Will you quote only the lines starting at the one that contains "4'b0001, 4'b0011, 4'b0111, 4'b1001, 4'b1010, 4'b1011: f" and ending with the last line of the listing below, inclusive?
━━━ Available data ━━━
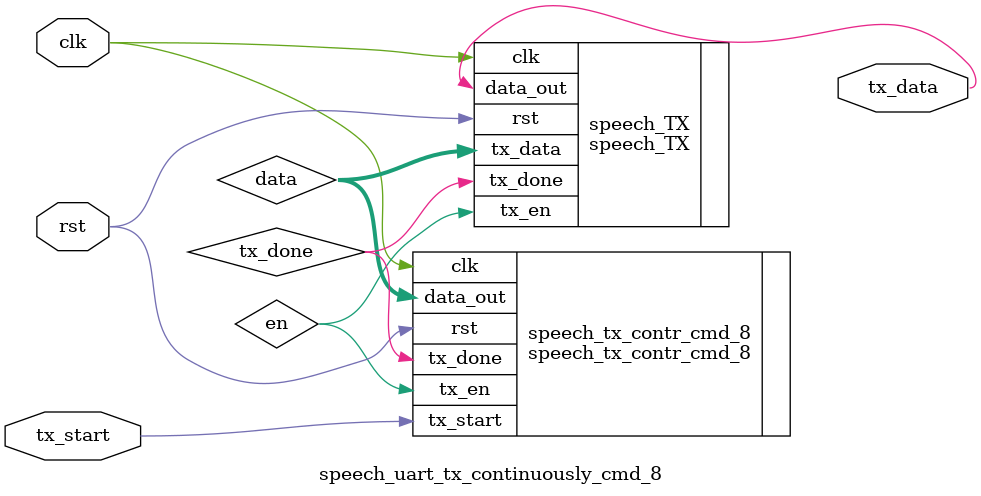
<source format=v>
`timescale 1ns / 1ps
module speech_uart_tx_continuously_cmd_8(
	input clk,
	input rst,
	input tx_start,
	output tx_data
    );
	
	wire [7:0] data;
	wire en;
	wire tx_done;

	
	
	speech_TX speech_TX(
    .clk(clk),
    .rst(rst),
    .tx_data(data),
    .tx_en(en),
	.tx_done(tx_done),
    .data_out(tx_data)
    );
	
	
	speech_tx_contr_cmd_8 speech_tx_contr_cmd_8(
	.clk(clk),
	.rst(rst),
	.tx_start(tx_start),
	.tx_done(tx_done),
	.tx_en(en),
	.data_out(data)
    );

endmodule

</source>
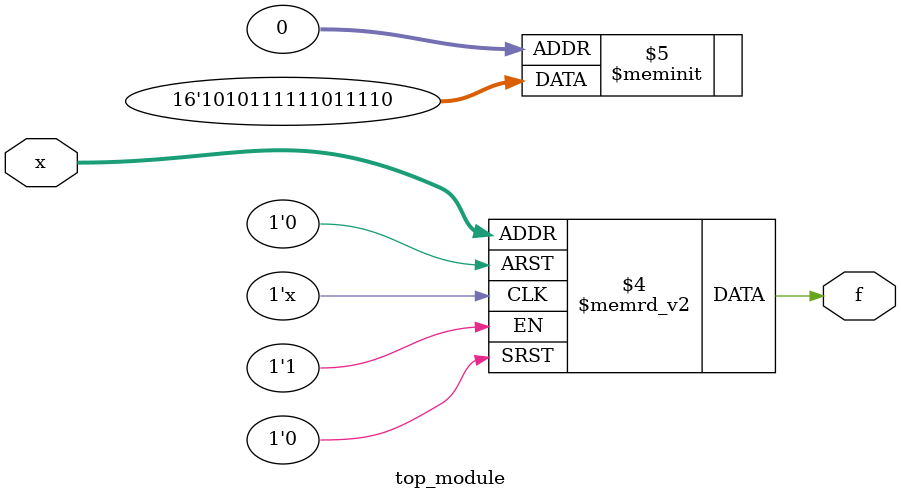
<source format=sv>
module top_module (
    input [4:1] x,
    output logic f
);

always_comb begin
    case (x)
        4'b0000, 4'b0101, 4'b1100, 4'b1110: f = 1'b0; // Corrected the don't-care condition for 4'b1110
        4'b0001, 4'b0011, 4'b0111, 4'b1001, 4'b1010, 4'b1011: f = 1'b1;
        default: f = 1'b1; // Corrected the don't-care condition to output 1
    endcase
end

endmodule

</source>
━━━
* Response to the exercise
        4'b0001, 4'b0011, 4'b0111, 4'b1001, 4'b1010, 4'b1011: f = 1'b1;
        default: f = 1'b1; // Corrected the don't-care condition to output 1
    endcase
end

endmodule

</source>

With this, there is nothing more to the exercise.